* **EXTRACT**

** begin **

What do the banks really think of churners.

I've applied for ANZ, BankSA and WBC in last month or two and been decined online for all of them. I'm on a good income and clean credit history, and all cards only asking min $6,000 limit (not even high end CC's). I have mind you churned all of these banks in last couple of years, opening card, min spend, get points, then close card. Wonder if Bank's are catching on to churners and this is catching up on me?
 
I've applied for ANZ, BankSA and WBC in last month or two and been decined online for all of them. I'm on a good income and clean credit history, and all cards only asking min $6,000 limit (not even high end CC's). I have mind you churned all of these banks in last couple of years, opening card, min spend, get points, then close card. Wonder if Bank's are catching on to churners and this is catching up on me?
It would be odd that three rival banks would simultaneously start declining you because of previous churning if they had not declined churners before. Being declined for three cards in a short space of time will not have done your longer term prospects much good, though.
 
I've applied for ANZ, BankSA and WBC in last month or two and been decined online for all of them.
Did you apply one at a time, or simultaneously? There's not much you can draw from one person's situation, for all we know some bank may be reporting someone else's loan account as yours and these banks may think you're not disclosing it during the application process, but generally as mentioned above 3 applications within a month or two is going to have a much worse effect on each subsequent application given the implication (that you're seeking credit from multiple institutions and that these accounts are not being reported on CCR and therefore likely you were rejected - although it's probably a bit too soon for them to appear in CCR, but banks would likely have negative opinions of multiple applications within a short timespan as it rarely indicates a low credit risk).

** end **

* **WHAT TO PRODUCE**
In the thread about how banks view churners, which three banks declined the poster's online applications?

* **ENTRIES**
** begin **

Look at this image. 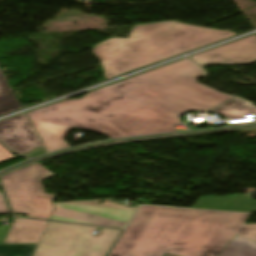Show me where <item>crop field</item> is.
I'll return each mask as SVG.
<instances>
[{"label":"crop field","mask_w":256,"mask_h":256,"mask_svg":"<svg viewBox=\"0 0 256 256\" xmlns=\"http://www.w3.org/2000/svg\"><path fill=\"white\" fill-rule=\"evenodd\" d=\"M204 75L184 59L27 115L47 152L69 147L63 139L73 128L110 138L169 133L182 114L209 110L233 97L196 81Z\"/></svg>","instance_id":"crop-field-1"},{"label":"crop field","mask_w":256,"mask_h":256,"mask_svg":"<svg viewBox=\"0 0 256 256\" xmlns=\"http://www.w3.org/2000/svg\"><path fill=\"white\" fill-rule=\"evenodd\" d=\"M248 214L141 206L108 256H217L236 234L256 241Z\"/></svg>","instance_id":"crop-field-2"},{"label":"crop field","mask_w":256,"mask_h":256,"mask_svg":"<svg viewBox=\"0 0 256 256\" xmlns=\"http://www.w3.org/2000/svg\"><path fill=\"white\" fill-rule=\"evenodd\" d=\"M236 33L177 21L134 25L128 38H110L93 47L106 79L234 36Z\"/></svg>","instance_id":"crop-field-3"},{"label":"crop field","mask_w":256,"mask_h":256,"mask_svg":"<svg viewBox=\"0 0 256 256\" xmlns=\"http://www.w3.org/2000/svg\"><path fill=\"white\" fill-rule=\"evenodd\" d=\"M98 237H92L93 231ZM120 230L49 222L33 256H104Z\"/></svg>","instance_id":"crop-field-4"},{"label":"crop field","mask_w":256,"mask_h":256,"mask_svg":"<svg viewBox=\"0 0 256 256\" xmlns=\"http://www.w3.org/2000/svg\"><path fill=\"white\" fill-rule=\"evenodd\" d=\"M51 176L39 163L1 176L13 213L48 220L56 195L45 193L41 180Z\"/></svg>","instance_id":"crop-field-5"},{"label":"crop field","mask_w":256,"mask_h":256,"mask_svg":"<svg viewBox=\"0 0 256 256\" xmlns=\"http://www.w3.org/2000/svg\"><path fill=\"white\" fill-rule=\"evenodd\" d=\"M104 201L97 204L98 201ZM49 220L122 228L133 209L104 200H85L54 203Z\"/></svg>","instance_id":"crop-field-6"},{"label":"crop field","mask_w":256,"mask_h":256,"mask_svg":"<svg viewBox=\"0 0 256 256\" xmlns=\"http://www.w3.org/2000/svg\"><path fill=\"white\" fill-rule=\"evenodd\" d=\"M202 67L210 64H251L256 62V35L190 57Z\"/></svg>","instance_id":"crop-field-7"},{"label":"crop field","mask_w":256,"mask_h":256,"mask_svg":"<svg viewBox=\"0 0 256 256\" xmlns=\"http://www.w3.org/2000/svg\"><path fill=\"white\" fill-rule=\"evenodd\" d=\"M0 141L19 154L41 145L24 114L0 121Z\"/></svg>","instance_id":"crop-field-8"},{"label":"crop field","mask_w":256,"mask_h":256,"mask_svg":"<svg viewBox=\"0 0 256 256\" xmlns=\"http://www.w3.org/2000/svg\"><path fill=\"white\" fill-rule=\"evenodd\" d=\"M47 223L15 219L3 244L38 243Z\"/></svg>","instance_id":"crop-field-9"},{"label":"crop field","mask_w":256,"mask_h":256,"mask_svg":"<svg viewBox=\"0 0 256 256\" xmlns=\"http://www.w3.org/2000/svg\"><path fill=\"white\" fill-rule=\"evenodd\" d=\"M193 208L256 212V201L238 196L234 198L214 196L198 198Z\"/></svg>","instance_id":"crop-field-10"},{"label":"crop field","mask_w":256,"mask_h":256,"mask_svg":"<svg viewBox=\"0 0 256 256\" xmlns=\"http://www.w3.org/2000/svg\"><path fill=\"white\" fill-rule=\"evenodd\" d=\"M211 112L221 114L228 119L241 118L245 117L244 114L256 113V106L245 99L236 97Z\"/></svg>","instance_id":"crop-field-11"},{"label":"crop field","mask_w":256,"mask_h":256,"mask_svg":"<svg viewBox=\"0 0 256 256\" xmlns=\"http://www.w3.org/2000/svg\"><path fill=\"white\" fill-rule=\"evenodd\" d=\"M218 256H256V242L236 235Z\"/></svg>","instance_id":"crop-field-12"},{"label":"crop field","mask_w":256,"mask_h":256,"mask_svg":"<svg viewBox=\"0 0 256 256\" xmlns=\"http://www.w3.org/2000/svg\"><path fill=\"white\" fill-rule=\"evenodd\" d=\"M15 98L0 71V115L20 109Z\"/></svg>","instance_id":"crop-field-13"},{"label":"crop field","mask_w":256,"mask_h":256,"mask_svg":"<svg viewBox=\"0 0 256 256\" xmlns=\"http://www.w3.org/2000/svg\"><path fill=\"white\" fill-rule=\"evenodd\" d=\"M37 244L0 245V256H32Z\"/></svg>","instance_id":"crop-field-14"},{"label":"crop field","mask_w":256,"mask_h":256,"mask_svg":"<svg viewBox=\"0 0 256 256\" xmlns=\"http://www.w3.org/2000/svg\"><path fill=\"white\" fill-rule=\"evenodd\" d=\"M11 158H14V156L0 145V162Z\"/></svg>","instance_id":"crop-field-15"},{"label":"crop field","mask_w":256,"mask_h":256,"mask_svg":"<svg viewBox=\"0 0 256 256\" xmlns=\"http://www.w3.org/2000/svg\"><path fill=\"white\" fill-rule=\"evenodd\" d=\"M0 214H9L2 193H0Z\"/></svg>","instance_id":"crop-field-16"},{"label":"crop field","mask_w":256,"mask_h":256,"mask_svg":"<svg viewBox=\"0 0 256 256\" xmlns=\"http://www.w3.org/2000/svg\"><path fill=\"white\" fill-rule=\"evenodd\" d=\"M43 153H46V150L44 148V146L24 155V156H28V157H34V156H37V155H40V154H43Z\"/></svg>","instance_id":"crop-field-17"},{"label":"crop field","mask_w":256,"mask_h":256,"mask_svg":"<svg viewBox=\"0 0 256 256\" xmlns=\"http://www.w3.org/2000/svg\"><path fill=\"white\" fill-rule=\"evenodd\" d=\"M10 226H1L0 227V243L2 242V240L4 239L8 229Z\"/></svg>","instance_id":"crop-field-18"}]
</instances>
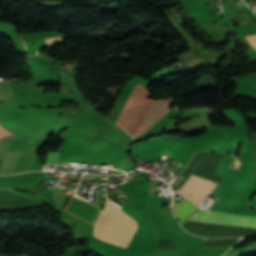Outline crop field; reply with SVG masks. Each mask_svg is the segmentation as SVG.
<instances>
[{
  "mask_svg": "<svg viewBox=\"0 0 256 256\" xmlns=\"http://www.w3.org/2000/svg\"><path fill=\"white\" fill-rule=\"evenodd\" d=\"M215 187L216 184L192 175L177 193L199 206Z\"/></svg>",
  "mask_w": 256,
  "mask_h": 256,
  "instance_id": "obj_4",
  "label": "crop field"
},
{
  "mask_svg": "<svg viewBox=\"0 0 256 256\" xmlns=\"http://www.w3.org/2000/svg\"><path fill=\"white\" fill-rule=\"evenodd\" d=\"M59 154L60 153H51V152H49L48 155H47V158L45 160V165L56 166L58 158H59Z\"/></svg>",
  "mask_w": 256,
  "mask_h": 256,
  "instance_id": "obj_6",
  "label": "crop field"
},
{
  "mask_svg": "<svg viewBox=\"0 0 256 256\" xmlns=\"http://www.w3.org/2000/svg\"><path fill=\"white\" fill-rule=\"evenodd\" d=\"M150 96L145 88L137 84L116 121L133 138L156 122L175 101L147 100Z\"/></svg>",
  "mask_w": 256,
  "mask_h": 256,
  "instance_id": "obj_1",
  "label": "crop field"
},
{
  "mask_svg": "<svg viewBox=\"0 0 256 256\" xmlns=\"http://www.w3.org/2000/svg\"><path fill=\"white\" fill-rule=\"evenodd\" d=\"M196 207L190 202L183 199L178 203L174 202L173 211L178 220L183 225L187 218L190 216V214L196 209Z\"/></svg>",
  "mask_w": 256,
  "mask_h": 256,
  "instance_id": "obj_5",
  "label": "crop field"
},
{
  "mask_svg": "<svg viewBox=\"0 0 256 256\" xmlns=\"http://www.w3.org/2000/svg\"><path fill=\"white\" fill-rule=\"evenodd\" d=\"M246 38L256 49V35H248Z\"/></svg>",
  "mask_w": 256,
  "mask_h": 256,
  "instance_id": "obj_7",
  "label": "crop field"
},
{
  "mask_svg": "<svg viewBox=\"0 0 256 256\" xmlns=\"http://www.w3.org/2000/svg\"><path fill=\"white\" fill-rule=\"evenodd\" d=\"M187 221L208 225L256 229V217L221 212H205L198 208Z\"/></svg>",
  "mask_w": 256,
  "mask_h": 256,
  "instance_id": "obj_3",
  "label": "crop field"
},
{
  "mask_svg": "<svg viewBox=\"0 0 256 256\" xmlns=\"http://www.w3.org/2000/svg\"><path fill=\"white\" fill-rule=\"evenodd\" d=\"M139 228L138 222L107 199L93 225V235L112 244L131 248Z\"/></svg>",
  "mask_w": 256,
  "mask_h": 256,
  "instance_id": "obj_2",
  "label": "crop field"
}]
</instances>
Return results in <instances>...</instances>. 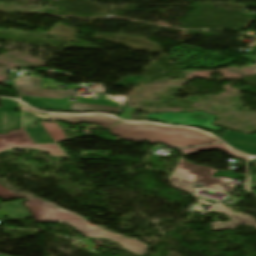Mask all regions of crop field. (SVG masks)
Wrapping results in <instances>:
<instances>
[{
	"label": "crop field",
	"mask_w": 256,
	"mask_h": 256,
	"mask_svg": "<svg viewBox=\"0 0 256 256\" xmlns=\"http://www.w3.org/2000/svg\"><path fill=\"white\" fill-rule=\"evenodd\" d=\"M12 147L43 149L50 152L51 155H64L57 144L35 145L30 136L24 130L13 131L5 136L0 135V152L8 150ZM0 196L4 198L24 197L30 199V201L25 205L32 209L38 222H55L59 220H64L74 226L77 230H79L87 237H103L112 239L120 243L125 249L133 251L140 255H143L148 249L147 247L140 245L130 239L113 236L107 233L102 228L91 229L86 226L82 219L77 217L76 215L62 211L52 205L45 204L44 201L37 198L15 194L3 188L2 186H0Z\"/></svg>",
	"instance_id": "obj_1"
},
{
	"label": "crop field",
	"mask_w": 256,
	"mask_h": 256,
	"mask_svg": "<svg viewBox=\"0 0 256 256\" xmlns=\"http://www.w3.org/2000/svg\"><path fill=\"white\" fill-rule=\"evenodd\" d=\"M108 129L127 140H148L160 142L176 148L218 142L217 139L201 132L181 127H167L151 123L131 124L122 122Z\"/></svg>",
	"instance_id": "obj_2"
},
{
	"label": "crop field",
	"mask_w": 256,
	"mask_h": 256,
	"mask_svg": "<svg viewBox=\"0 0 256 256\" xmlns=\"http://www.w3.org/2000/svg\"><path fill=\"white\" fill-rule=\"evenodd\" d=\"M25 79V81H22ZM17 86L22 95L55 98L61 99L63 97L73 96L74 92L47 90L41 89V78H17ZM83 104H71L69 111L72 112H86V111H101L113 113L120 108V104L113 98L97 94L95 98L76 97Z\"/></svg>",
	"instance_id": "obj_3"
},
{
	"label": "crop field",
	"mask_w": 256,
	"mask_h": 256,
	"mask_svg": "<svg viewBox=\"0 0 256 256\" xmlns=\"http://www.w3.org/2000/svg\"><path fill=\"white\" fill-rule=\"evenodd\" d=\"M215 170L206 166H196L180 159L173 174L169 178L172 185L194 194L191 190L195 183L203 184V187L223 192H231L234 188L227 186L232 180L223 178H214L212 174Z\"/></svg>",
	"instance_id": "obj_4"
},
{
	"label": "crop field",
	"mask_w": 256,
	"mask_h": 256,
	"mask_svg": "<svg viewBox=\"0 0 256 256\" xmlns=\"http://www.w3.org/2000/svg\"><path fill=\"white\" fill-rule=\"evenodd\" d=\"M216 116L209 115L205 112H193V113H163V114H151L146 120H155L166 123H173L178 125L196 126L203 129L220 131L219 127L213 126Z\"/></svg>",
	"instance_id": "obj_5"
},
{
	"label": "crop field",
	"mask_w": 256,
	"mask_h": 256,
	"mask_svg": "<svg viewBox=\"0 0 256 256\" xmlns=\"http://www.w3.org/2000/svg\"><path fill=\"white\" fill-rule=\"evenodd\" d=\"M222 140L228 142L235 149L256 156V136L254 135H241L238 132L227 130Z\"/></svg>",
	"instance_id": "obj_6"
},
{
	"label": "crop field",
	"mask_w": 256,
	"mask_h": 256,
	"mask_svg": "<svg viewBox=\"0 0 256 256\" xmlns=\"http://www.w3.org/2000/svg\"><path fill=\"white\" fill-rule=\"evenodd\" d=\"M14 109L20 108L13 104L11 100L2 99V109H0V133L21 126L22 114H13L12 111Z\"/></svg>",
	"instance_id": "obj_7"
},
{
	"label": "crop field",
	"mask_w": 256,
	"mask_h": 256,
	"mask_svg": "<svg viewBox=\"0 0 256 256\" xmlns=\"http://www.w3.org/2000/svg\"><path fill=\"white\" fill-rule=\"evenodd\" d=\"M215 212H222L224 214H227L231 218V222L229 223H222V222H215L211 225L213 226L212 230H224V229H232L235 227V225L240 223H247L254 227H256V221L255 219L241 213V212H231L228 211V207L224 204H219L214 209Z\"/></svg>",
	"instance_id": "obj_8"
},
{
	"label": "crop field",
	"mask_w": 256,
	"mask_h": 256,
	"mask_svg": "<svg viewBox=\"0 0 256 256\" xmlns=\"http://www.w3.org/2000/svg\"><path fill=\"white\" fill-rule=\"evenodd\" d=\"M45 118L46 120H61V121H67L69 123H78L81 121L98 123L102 125L103 128H106L119 121L109 116H100V115H51Z\"/></svg>",
	"instance_id": "obj_9"
},
{
	"label": "crop field",
	"mask_w": 256,
	"mask_h": 256,
	"mask_svg": "<svg viewBox=\"0 0 256 256\" xmlns=\"http://www.w3.org/2000/svg\"><path fill=\"white\" fill-rule=\"evenodd\" d=\"M21 202L1 204L0 218L7 217L11 220L30 218L31 215L28 210L21 205Z\"/></svg>",
	"instance_id": "obj_10"
},
{
	"label": "crop field",
	"mask_w": 256,
	"mask_h": 256,
	"mask_svg": "<svg viewBox=\"0 0 256 256\" xmlns=\"http://www.w3.org/2000/svg\"><path fill=\"white\" fill-rule=\"evenodd\" d=\"M215 148H219L227 153H229L230 155L234 156V157H238L240 159H243L245 161H247L246 157L243 156L241 153L234 151L228 147H226L223 144H219V145H212V146H205V147H198V148H191V149H184L181 150L183 152V155H189V154H195L198 151H202V150H208V149H215Z\"/></svg>",
	"instance_id": "obj_11"
},
{
	"label": "crop field",
	"mask_w": 256,
	"mask_h": 256,
	"mask_svg": "<svg viewBox=\"0 0 256 256\" xmlns=\"http://www.w3.org/2000/svg\"><path fill=\"white\" fill-rule=\"evenodd\" d=\"M48 134L53 138L55 142H61L63 140H70L57 123H45L41 122Z\"/></svg>",
	"instance_id": "obj_12"
},
{
	"label": "crop field",
	"mask_w": 256,
	"mask_h": 256,
	"mask_svg": "<svg viewBox=\"0 0 256 256\" xmlns=\"http://www.w3.org/2000/svg\"><path fill=\"white\" fill-rule=\"evenodd\" d=\"M38 127L35 129L24 128L30 134L35 143H46V142H54L51 137L44 130L42 125L37 123Z\"/></svg>",
	"instance_id": "obj_13"
},
{
	"label": "crop field",
	"mask_w": 256,
	"mask_h": 256,
	"mask_svg": "<svg viewBox=\"0 0 256 256\" xmlns=\"http://www.w3.org/2000/svg\"><path fill=\"white\" fill-rule=\"evenodd\" d=\"M37 121L36 118L29 114V113H24V126H34L33 122Z\"/></svg>",
	"instance_id": "obj_14"
},
{
	"label": "crop field",
	"mask_w": 256,
	"mask_h": 256,
	"mask_svg": "<svg viewBox=\"0 0 256 256\" xmlns=\"http://www.w3.org/2000/svg\"><path fill=\"white\" fill-rule=\"evenodd\" d=\"M136 110L132 109V108H126L125 112L123 113L122 117L123 119L126 120H131L132 116L134 115Z\"/></svg>",
	"instance_id": "obj_15"
},
{
	"label": "crop field",
	"mask_w": 256,
	"mask_h": 256,
	"mask_svg": "<svg viewBox=\"0 0 256 256\" xmlns=\"http://www.w3.org/2000/svg\"><path fill=\"white\" fill-rule=\"evenodd\" d=\"M217 175H220V176H229V177H239V176L246 177V175H243V174L229 173V172H225V171H222V172H220V173L217 174Z\"/></svg>",
	"instance_id": "obj_16"
},
{
	"label": "crop field",
	"mask_w": 256,
	"mask_h": 256,
	"mask_svg": "<svg viewBox=\"0 0 256 256\" xmlns=\"http://www.w3.org/2000/svg\"><path fill=\"white\" fill-rule=\"evenodd\" d=\"M92 86L95 87V89H92V91H97V92H101V93H105V89L102 87L103 85L102 84H90Z\"/></svg>",
	"instance_id": "obj_17"
},
{
	"label": "crop field",
	"mask_w": 256,
	"mask_h": 256,
	"mask_svg": "<svg viewBox=\"0 0 256 256\" xmlns=\"http://www.w3.org/2000/svg\"><path fill=\"white\" fill-rule=\"evenodd\" d=\"M10 81H15V79H13V75H17V73H10Z\"/></svg>",
	"instance_id": "obj_18"
},
{
	"label": "crop field",
	"mask_w": 256,
	"mask_h": 256,
	"mask_svg": "<svg viewBox=\"0 0 256 256\" xmlns=\"http://www.w3.org/2000/svg\"><path fill=\"white\" fill-rule=\"evenodd\" d=\"M250 188L251 189L256 188V184H254V183L250 184Z\"/></svg>",
	"instance_id": "obj_19"
},
{
	"label": "crop field",
	"mask_w": 256,
	"mask_h": 256,
	"mask_svg": "<svg viewBox=\"0 0 256 256\" xmlns=\"http://www.w3.org/2000/svg\"><path fill=\"white\" fill-rule=\"evenodd\" d=\"M10 87L15 88L14 83H10Z\"/></svg>",
	"instance_id": "obj_20"
},
{
	"label": "crop field",
	"mask_w": 256,
	"mask_h": 256,
	"mask_svg": "<svg viewBox=\"0 0 256 256\" xmlns=\"http://www.w3.org/2000/svg\"><path fill=\"white\" fill-rule=\"evenodd\" d=\"M251 179H252L253 181H256V177H251Z\"/></svg>",
	"instance_id": "obj_21"
}]
</instances>
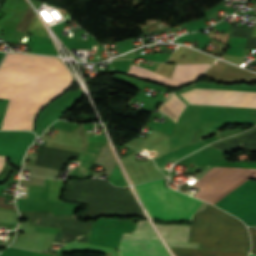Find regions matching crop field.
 I'll return each instance as SVG.
<instances>
[{"mask_svg": "<svg viewBox=\"0 0 256 256\" xmlns=\"http://www.w3.org/2000/svg\"><path fill=\"white\" fill-rule=\"evenodd\" d=\"M251 240H252V251L251 253L256 254V229L255 227H248Z\"/></svg>", "mask_w": 256, "mask_h": 256, "instance_id": "13", "label": "crop field"}, {"mask_svg": "<svg viewBox=\"0 0 256 256\" xmlns=\"http://www.w3.org/2000/svg\"><path fill=\"white\" fill-rule=\"evenodd\" d=\"M73 82L56 58L7 53L0 66V98L10 102L1 129H33L38 110Z\"/></svg>", "mask_w": 256, "mask_h": 256, "instance_id": "1", "label": "crop field"}, {"mask_svg": "<svg viewBox=\"0 0 256 256\" xmlns=\"http://www.w3.org/2000/svg\"><path fill=\"white\" fill-rule=\"evenodd\" d=\"M144 184L163 221H190L202 202L165 187L163 179ZM144 184L135 186L138 195L151 219L162 221Z\"/></svg>", "mask_w": 256, "mask_h": 256, "instance_id": "3", "label": "crop field"}, {"mask_svg": "<svg viewBox=\"0 0 256 256\" xmlns=\"http://www.w3.org/2000/svg\"><path fill=\"white\" fill-rule=\"evenodd\" d=\"M176 256H247L248 253L215 252L193 249L171 248Z\"/></svg>", "mask_w": 256, "mask_h": 256, "instance_id": "11", "label": "crop field"}, {"mask_svg": "<svg viewBox=\"0 0 256 256\" xmlns=\"http://www.w3.org/2000/svg\"><path fill=\"white\" fill-rule=\"evenodd\" d=\"M121 238H150L158 239L148 221L139 220L136 228L131 233H123Z\"/></svg>", "mask_w": 256, "mask_h": 256, "instance_id": "12", "label": "crop field"}, {"mask_svg": "<svg viewBox=\"0 0 256 256\" xmlns=\"http://www.w3.org/2000/svg\"><path fill=\"white\" fill-rule=\"evenodd\" d=\"M250 177L256 178V169L213 167L191 188L199 191L194 197L214 204Z\"/></svg>", "mask_w": 256, "mask_h": 256, "instance_id": "4", "label": "crop field"}, {"mask_svg": "<svg viewBox=\"0 0 256 256\" xmlns=\"http://www.w3.org/2000/svg\"><path fill=\"white\" fill-rule=\"evenodd\" d=\"M119 256H170L159 240L121 239Z\"/></svg>", "mask_w": 256, "mask_h": 256, "instance_id": "8", "label": "crop field"}, {"mask_svg": "<svg viewBox=\"0 0 256 256\" xmlns=\"http://www.w3.org/2000/svg\"><path fill=\"white\" fill-rule=\"evenodd\" d=\"M249 256H255V255L250 254Z\"/></svg>", "mask_w": 256, "mask_h": 256, "instance_id": "16", "label": "crop field"}, {"mask_svg": "<svg viewBox=\"0 0 256 256\" xmlns=\"http://www.w3.org/2000/svg\"><path fill=\"white\" fill-rule=\"evenodd\" d=\"M20 216H27L30 224L54 226L79 231H90L92 223H82L75 220V215L52 216L51 212H19Z\"/></svg>", "mask_w": 256, "mask_h": 256, "instance_id": "7", "label": "crop field"}, {"mask_svg": "<svg viewBox=\"0 0 256 256\" xmlns=\"http://www.w3.org/2000/svg\"><path fill=\"white\" fill-rule=\"evenodd\" d=\"M209 65L210 64L176 65L172 79L136 65H131L128 74L158 81L162 84L179 86L193 81Z\"/></svg>", "mask_w": 256, "mask_h": 256, "instance_id": "6", "label": "crop field"}, {"mask_svg": "<svg viewBox=\"0 0 256 256\" xmlns=\"http://www.w3.org/2000/svg\"><path fill=\"white\" fill-rule=\"evenodd\" d=\"M164 240L169 246L198 248V244H187L190 226H158Z\"/></svg>", "mask_w": 256, "mask_h": 256, "instance_id": "10", "label": "crop field"}, {"mask_svg": "<svg viewBox=\"0 0 256 256\" xmlns=\"http://www.w3.org/2000/svg\"><path fill=\"white\" fill-rule=\"evenodd\" d=\"M4 157L5 156H0V170H1L2 165H3Z\"/></svg>", "mask_w": 256, "mask_h": 256, "instance_id": "14", "label": "crop field"}, {"mask_svg": "<svg viewBox=\"0 0 256 256\" xmlns=\"http://www.w3.org/2000/svg\"><path fill=\"white\" fill-rule=\"evenodd\" d=\"M246 225L256 224V182L247 180L216 204Z\"/></svg>", "mask_w": 256, "mask_h": 256, "instance_id": "5", "label": "crop field"}, {"mask_svg": "<svg viewBox=\"0 0 256 256\" xmlns=\"http://www.w3.org/2000/svg\"><path fill=\"white\" fill-rule=\"evenodd\" d=\"M53 243H55V244H61V243H56V242H53ZM61 245H65V244H61Z\"/></svg>", "mask_w": 256, "mask_h": 256, "instance_id": "15", "label": "crop field"}, {"mask_svg": "<svg viewBox=\"0 0 256 256\" xmlns=\"http://www.w3.org/2000/svg\"><path fill=\"white\" fill-rule=\"evenodd\" d=\"M210 146L218 148L225 152L229 151L234 146L243 149L256 150V127L252 128L249 131L217 141Z\"/></svg>", "mask_w": 256, "mask_h": 256, "instance_id": "9", "label": "crop field"}, {"mask_svg": "<svg viewBox=\"0 0 256 256\" xmlns=\"http://www.w3.org/2000/svg\"><path fill=\"white\" fill-rule=\"evenodd\" d=\"M188 242L213 250L249 252L250 248L246 226L212 205L193 216Z\"/></svg>", "mask_w": 256, "mask_h": 256, "instance_id": "2", "label": "crop field"}]
</instances>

** end **

* **TASK RESPONSE**
ANZ, BankSA and WBC